Der bulgarische Staat kaufte die Villa und quartierte ein Kulturinstitut ein. Wo vorher ein Garten mit mächtigen Bäumen war, steht heute ein Bürohochhaus. Architekturhistorisch besitzt die Gründerzeitvilla in Oberalm natürlich nicht den Stellenwert dieser Inkunabel der Moderne.

Kulturhistorisch sieht die Sache anders aus, allerdings nicht in den Augen des Bundesdenkmalamtes. Um das Wittgenstein-Haus in Oberalm im Sinne des Denkmalschutzgesetzes als Kulturgut einzustufen, müsste der Verlust eine „Beeinträchtigung des nationalen Kulturgutbestandes“ bedeuten. Das von der Initiative Villa Wittgenstein Oberalm in Auftrag gegebenen Gutachten lässt darauf schließen, dass die Villa einen Schutz verdient.

Es gibt in Österreich kein Denkmal, das mit Pauls Haus vergleichbar wäre. Es ist der einzige reale Ort, der mit Wittgensteins Philosophie direkt in Verbindung gebracht werden kann. Andere Gebäude, etwa die Familienvillen in der Wiener Alleegasse (heute Argentinierstraße) und in Neuwaldegg, existieren nicht mehr und hätten auch deutlich weniger Bezug zum „Tractatus“.

Weitere Orte, die für die Entstehung des Werks wichtig sind, liegen im Ausland. Wittgensteins Nachlass befindet sich größtenteils in Cambridge, wo er studierte und später auch lehrte. Der zweite Wittgenstein-Ort ist Skjolden in Norwegen, wo er mit David Pinsent 1913 eine Holzhütte erwarb und mit Unterbrechungen fünf Jahre seines Lebens verbrachte.

Das Häuschen stand an einem Berghang, in Sichtweite mündet ein gewaltiger Wasserfall in einen See. Hier suchte Ludwig Wittgenstein immer wieder die Einsamkeit und den Blick in die Ferne. Über diesen Aufenthalt weiß die Wissenschaft erstaunlicherweise mehr als über die Entstehungsgeschichte des epochalen „Tractatus“, die man nun seit kurzem in Oberalm verorten kann. Die Hütte in Norwegen wurde 1957 abgetragen, eine Initiative setzt sich für die Rekonstruktion ein.

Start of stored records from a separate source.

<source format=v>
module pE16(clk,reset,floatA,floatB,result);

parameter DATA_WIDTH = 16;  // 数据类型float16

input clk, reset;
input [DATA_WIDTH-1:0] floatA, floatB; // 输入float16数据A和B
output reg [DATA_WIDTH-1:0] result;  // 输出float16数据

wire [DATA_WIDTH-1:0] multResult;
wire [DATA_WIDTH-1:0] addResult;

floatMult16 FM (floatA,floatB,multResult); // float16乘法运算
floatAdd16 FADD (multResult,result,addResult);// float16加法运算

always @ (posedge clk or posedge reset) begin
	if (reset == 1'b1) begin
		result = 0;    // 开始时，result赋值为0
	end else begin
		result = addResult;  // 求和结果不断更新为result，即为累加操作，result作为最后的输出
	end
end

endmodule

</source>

Das Urteil des Bundesdenkmalamts über das Wittgenstein-Haus in Oberalm ist insofern erstaunlich, als die Behörde in einem vergleichbaren Fall zu einem ganz anderen Ergebnis kam. Wittgenstein war von 1920 bis 1922 Volksschullehrer im niederösterreichischen Dorf Trattenbach. Nach dem Krieg wohnte der in freiwilliger Armut lebende Philosoph in einer Kammer im Nebengebäude des Gasthauses Zum Braunen Hirschen. Dieser Aufenthalt war Grund genug, das Gebäude 1984 unter Denkmalschutz zu stellen.

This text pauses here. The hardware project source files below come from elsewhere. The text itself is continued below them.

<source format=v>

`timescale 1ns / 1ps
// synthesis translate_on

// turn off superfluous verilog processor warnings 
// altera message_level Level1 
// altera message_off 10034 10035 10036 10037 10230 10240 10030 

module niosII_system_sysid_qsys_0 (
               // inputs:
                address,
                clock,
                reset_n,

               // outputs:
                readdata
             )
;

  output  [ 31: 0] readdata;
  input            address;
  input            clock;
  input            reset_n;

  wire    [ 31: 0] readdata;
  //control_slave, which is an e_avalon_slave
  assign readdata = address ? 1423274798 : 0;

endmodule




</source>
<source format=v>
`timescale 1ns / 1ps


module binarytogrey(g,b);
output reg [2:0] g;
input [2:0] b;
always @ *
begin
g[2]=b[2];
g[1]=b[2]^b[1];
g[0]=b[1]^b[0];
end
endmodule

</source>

Die Initiative Villa Wittgenstein Oberalm hat inzwischen hunderte Unterschriften gesammelt. Wissenschaftler aus der ganzen Welt melden sich zu Wort. Einer von ihnen, Ray Monk von der University of Southampton, plant einen Film über Wittgenstein, in dem auch Oberalm vorkommt. Einen Teil seines historisches Flairs hat der Ort inzwischen bereits eingebüßt. Anfang Mai kamen Holzarbeiter und fällten die Baumriesen. Als Ludwig Wittgenstein damals, im August 1918, die letzten Zeilen des „Tractatus“ schrieb, hörte er ihre Blätter rauschen.